Relatives of patients, however, said two persons were hardly enough given the volume of task they have to perform.

“You need two only to handle the trolley. Who will take care of the prescriptions? Besides, we are often required to buy medicines and supply them to nurses,” said a man whose father is admitted in the UNB Building of NRS and awaits brain surgery.

“When my father was advised a CT scan, we had to arrange a trolley to take him to the scan unit and sign a declaration that we would be responsible if anything untoward happened to him while he was away from the ward.
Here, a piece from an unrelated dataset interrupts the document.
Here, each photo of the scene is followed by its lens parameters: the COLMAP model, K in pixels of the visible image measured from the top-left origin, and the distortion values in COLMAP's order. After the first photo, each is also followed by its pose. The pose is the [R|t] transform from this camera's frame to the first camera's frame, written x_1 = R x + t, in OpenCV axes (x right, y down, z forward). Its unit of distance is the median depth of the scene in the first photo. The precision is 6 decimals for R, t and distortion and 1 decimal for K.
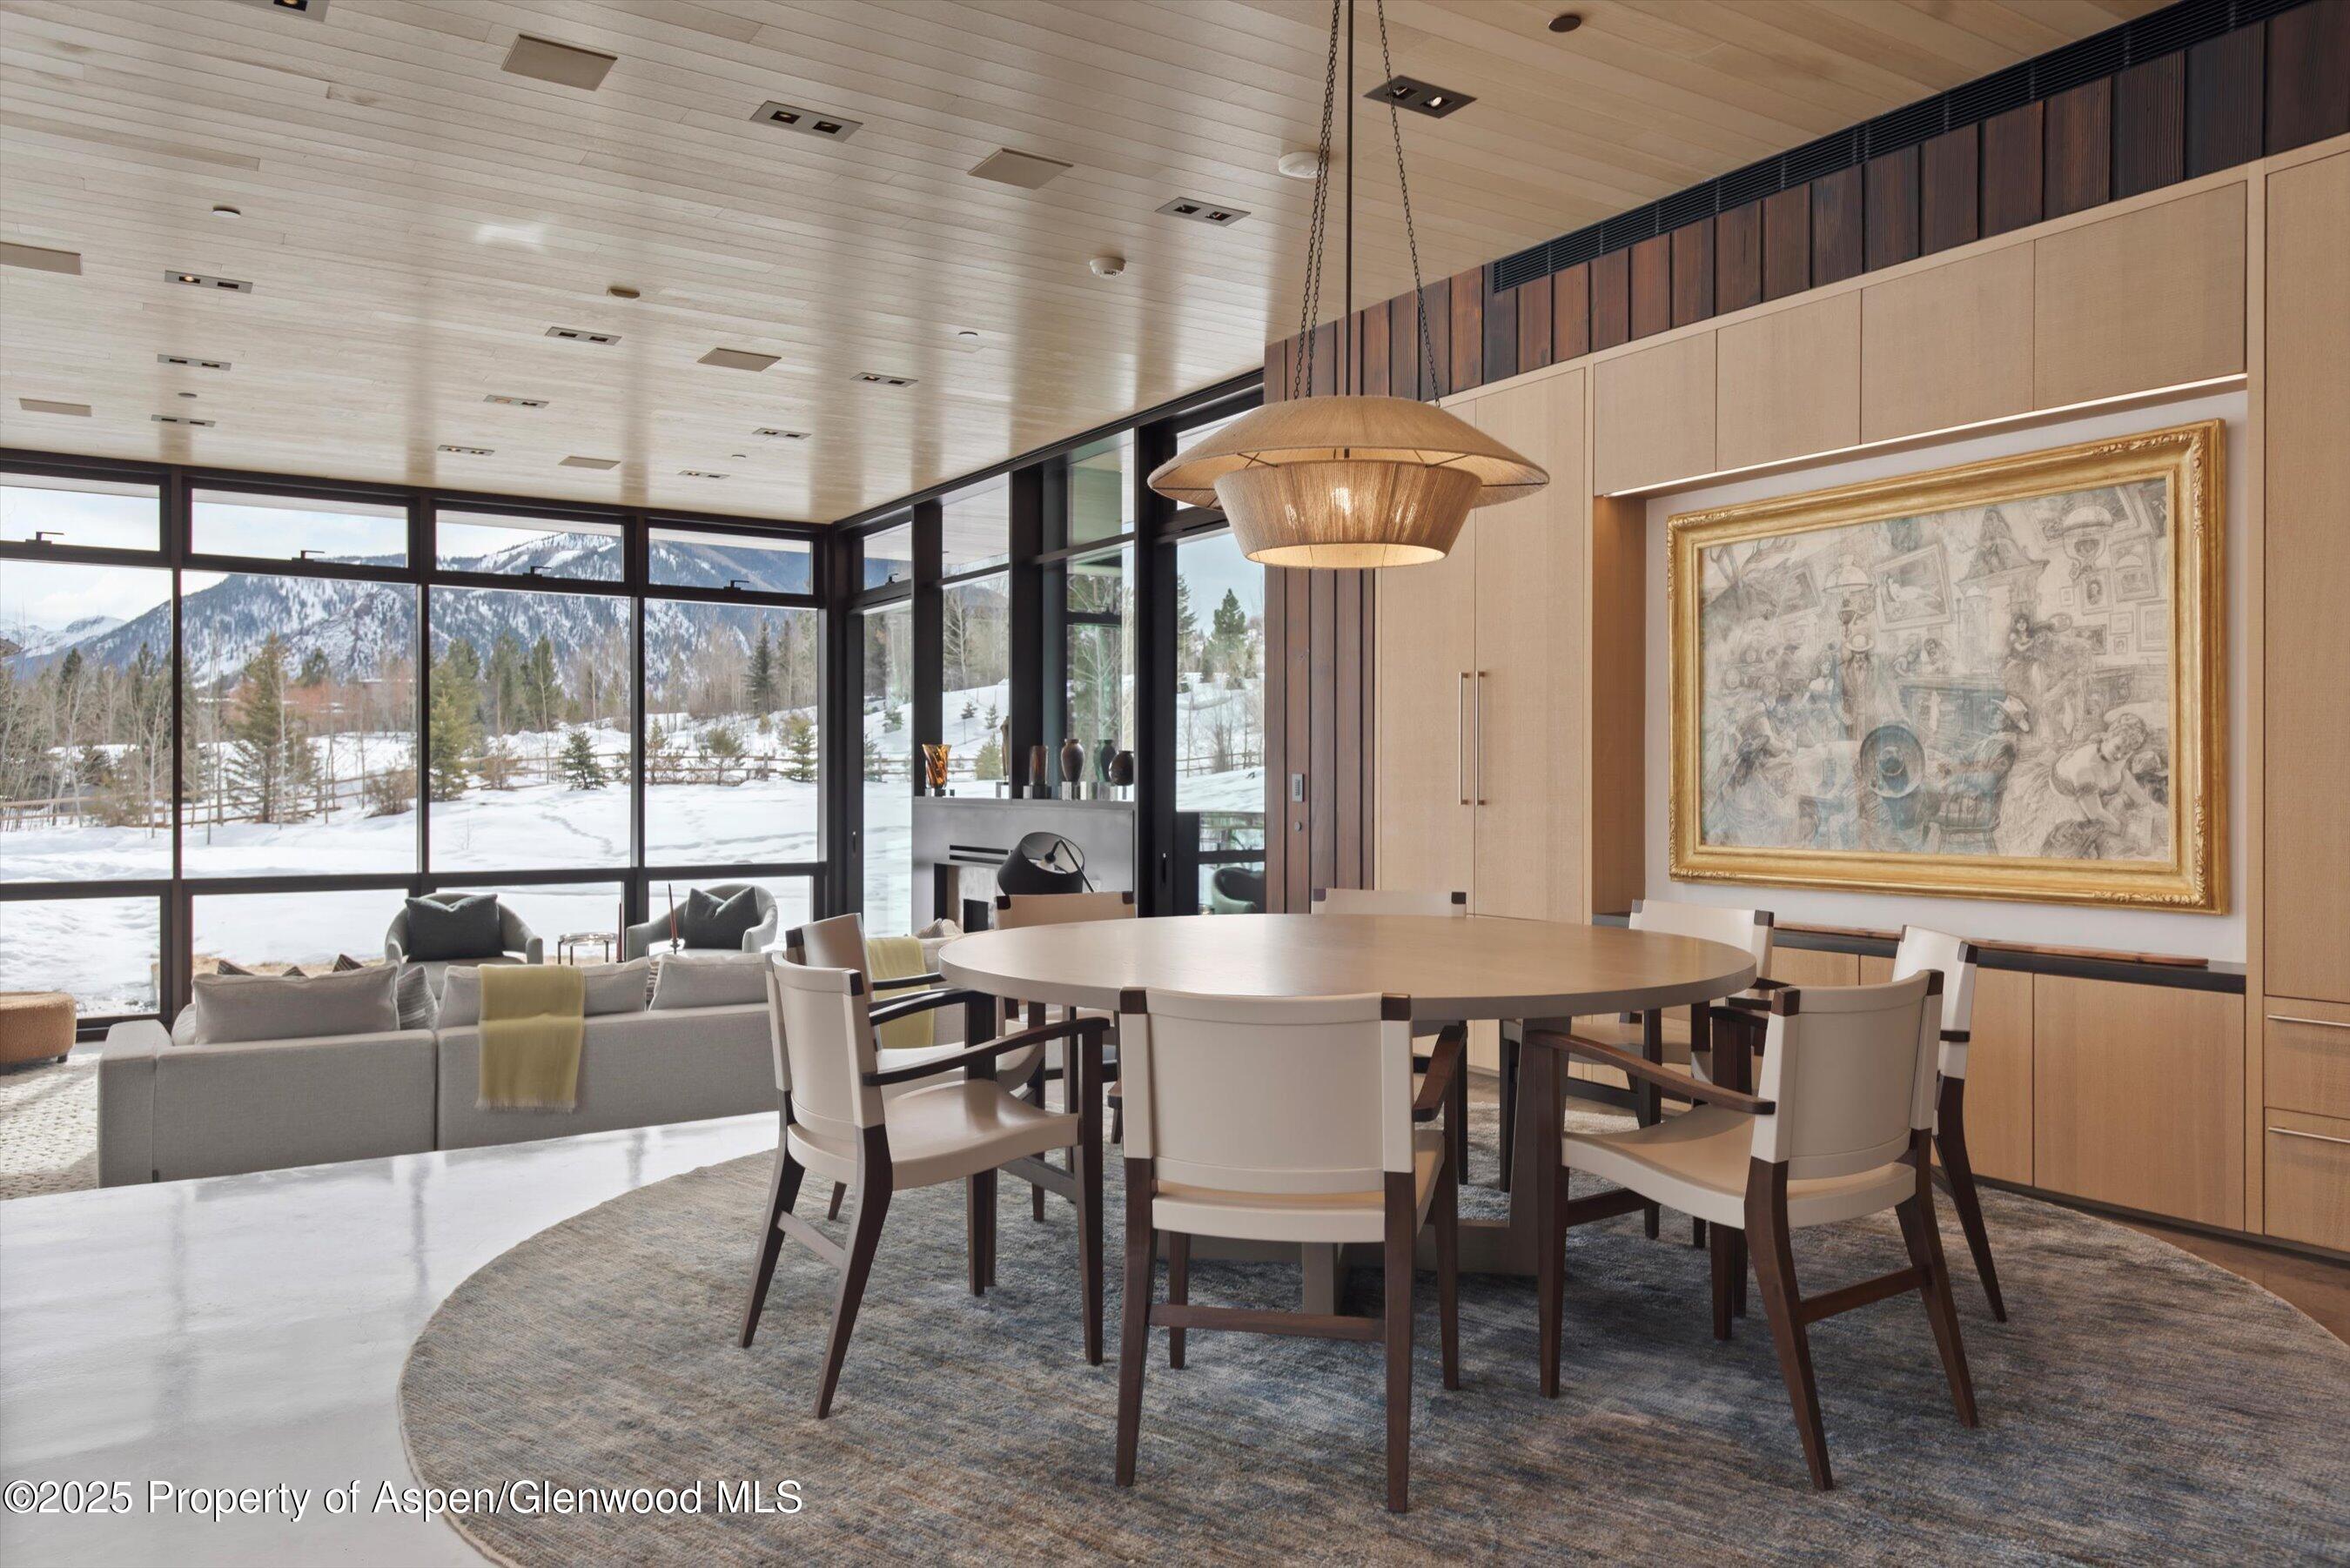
lens RADIAL K [[1718.3, 0, 1217.5], [0, 1718.3, 796.2], [0, 0, 1]] dist [0.026415, -0.002892]
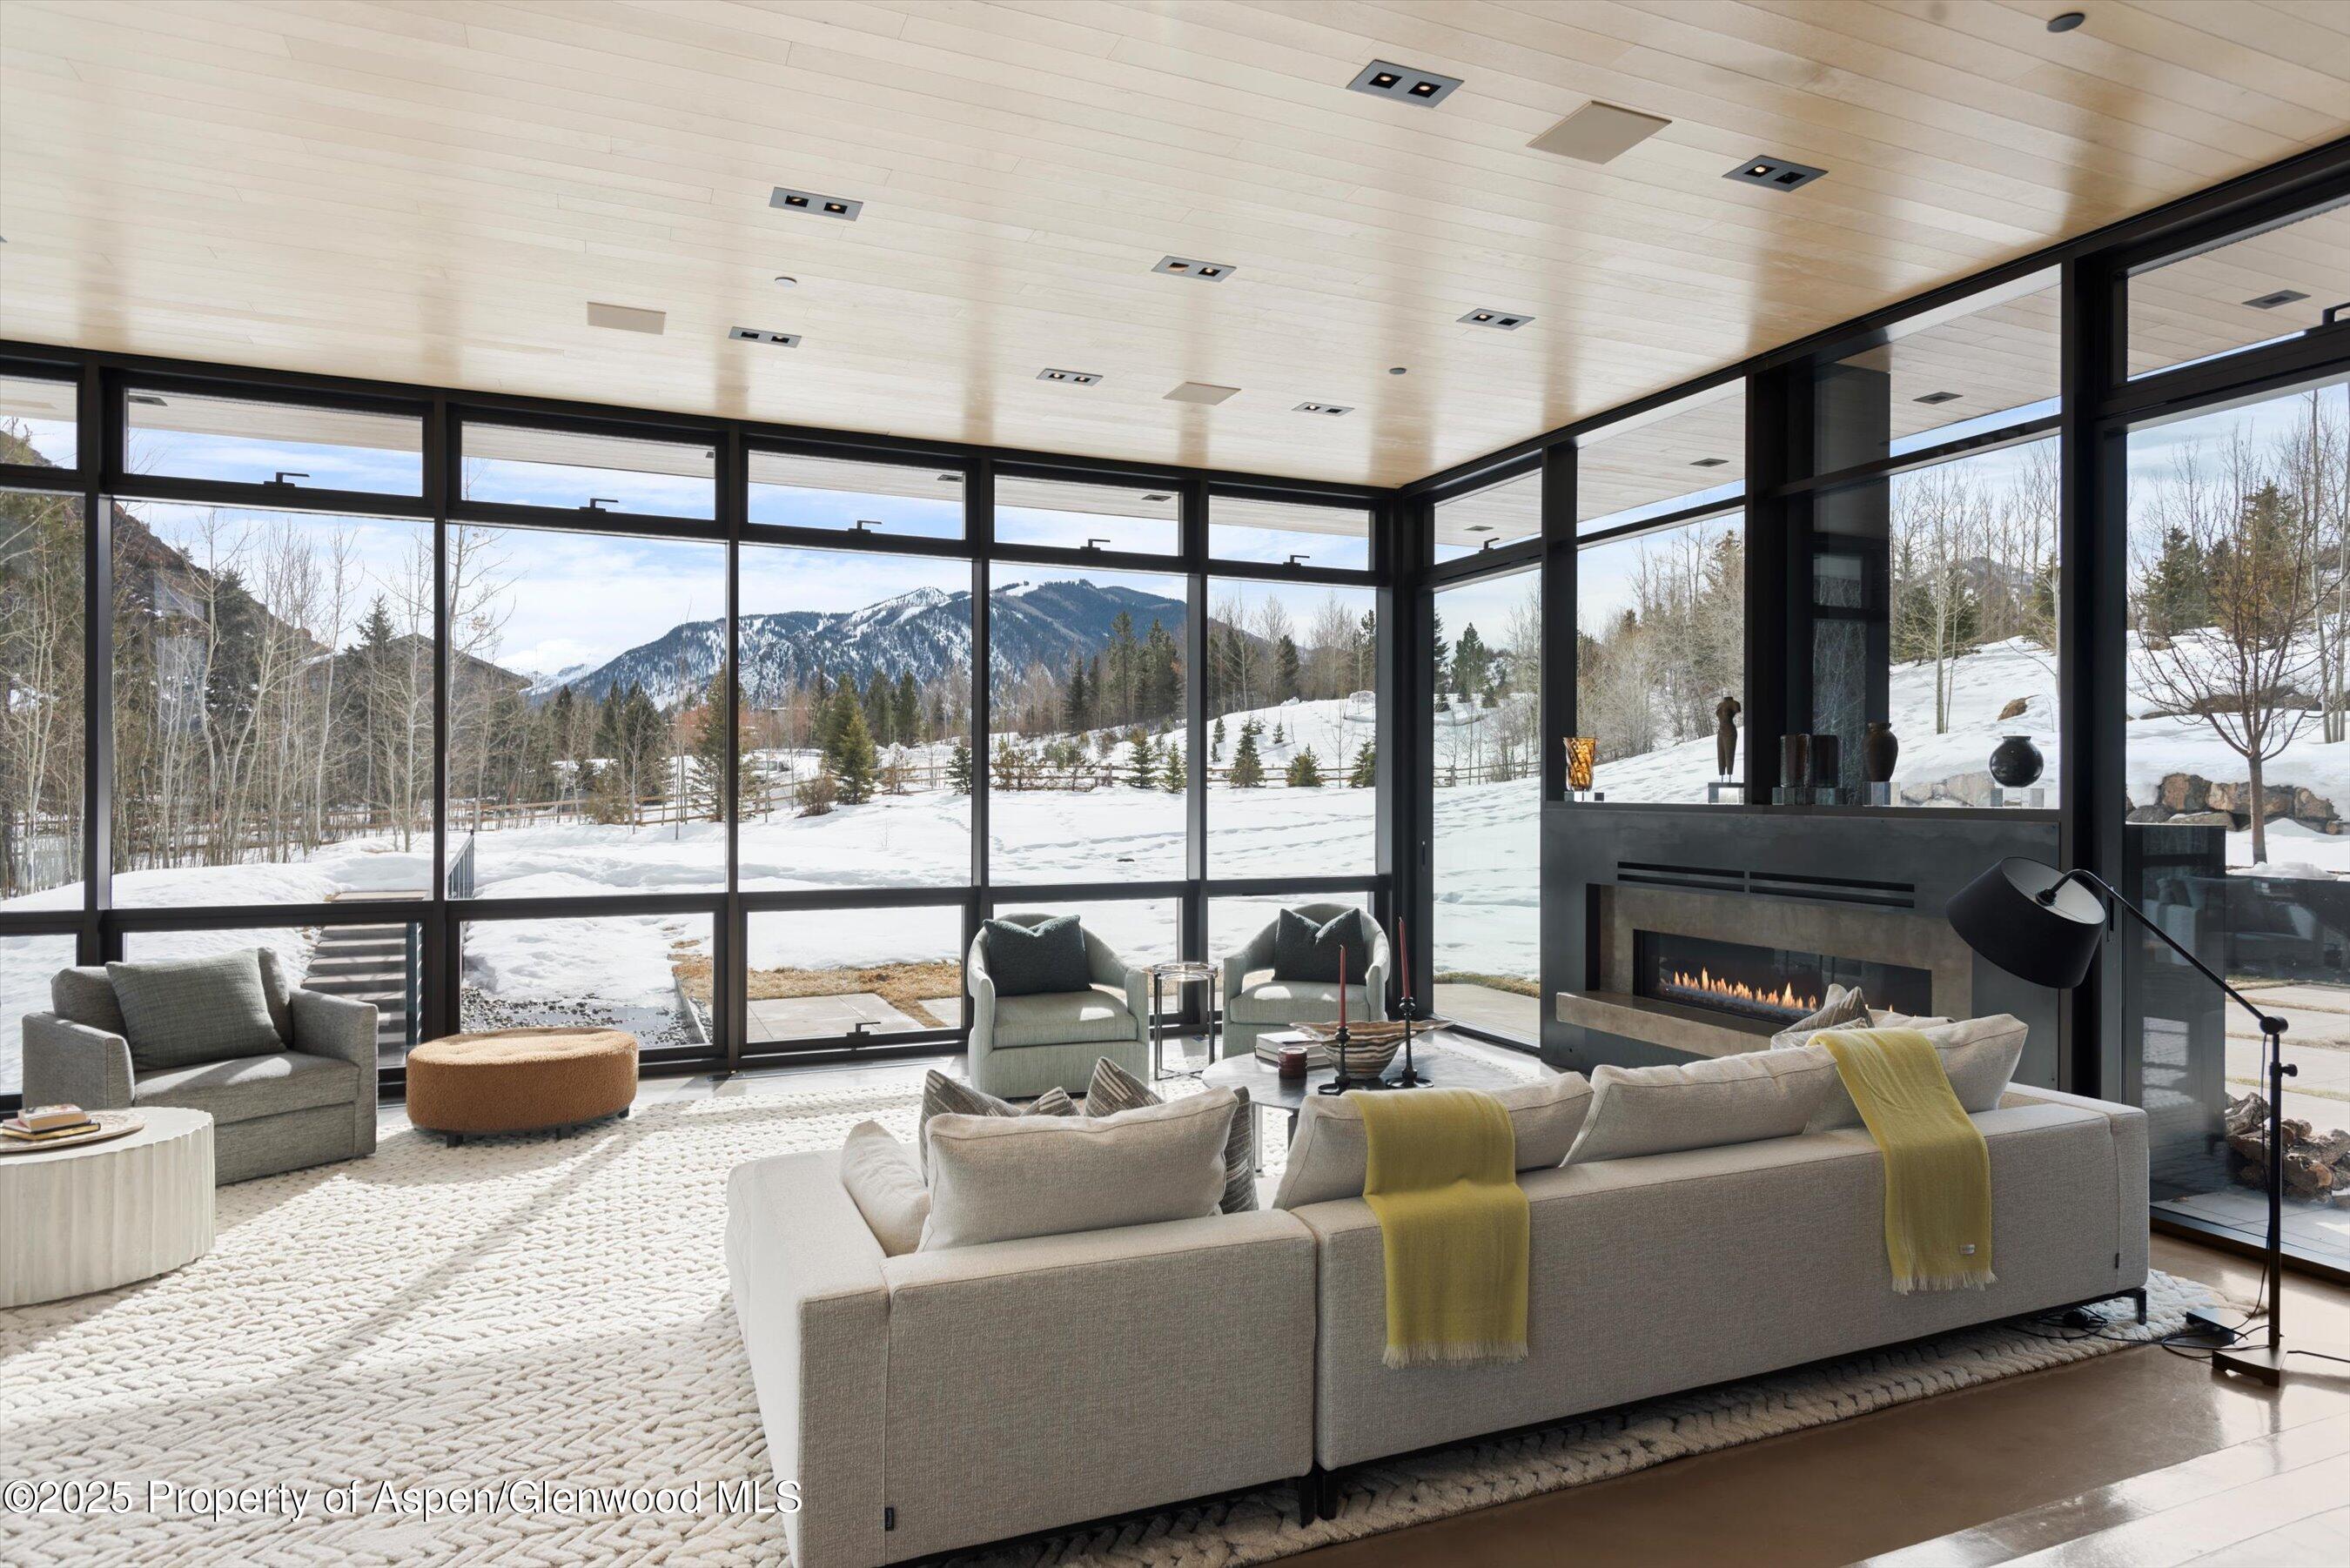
lens RADIAL K [[1330.3, 0, 1155.1], [0, 1330.3, 790.6], [0, 0, 1]] dist [0.013288, 0.003901]
pose [[0.987405, 0.000911, -0.158211, -0.112922], [-0.002160, 0.999968, -0.007723, 0.000348], [0.158199, 0.007967, 0.987375, 0.147480]]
We had to push the trolley ourselves, take it down to the ground floor and to the CT scan department.”

While speaking about the need to restrict the number of persons accompanying a patient, the chief minister had also stressed how crucial the role of family members was.

The two person-per-patient rule has been in place for long but rarely followed. Officials said it would be enforced from now.

Patients’ families said they would welcome the rule if the government offered help in arranging medicines and getting the pathological tests done.

Dipak Saha, whose relative is admitted at NRS with a tumour in the abdomen, said patients depended on their family members even for visiting the washroom. “I have to take my relative to the washroom thrice every day. He waits for me as he cannot walk on his own,” Saha said.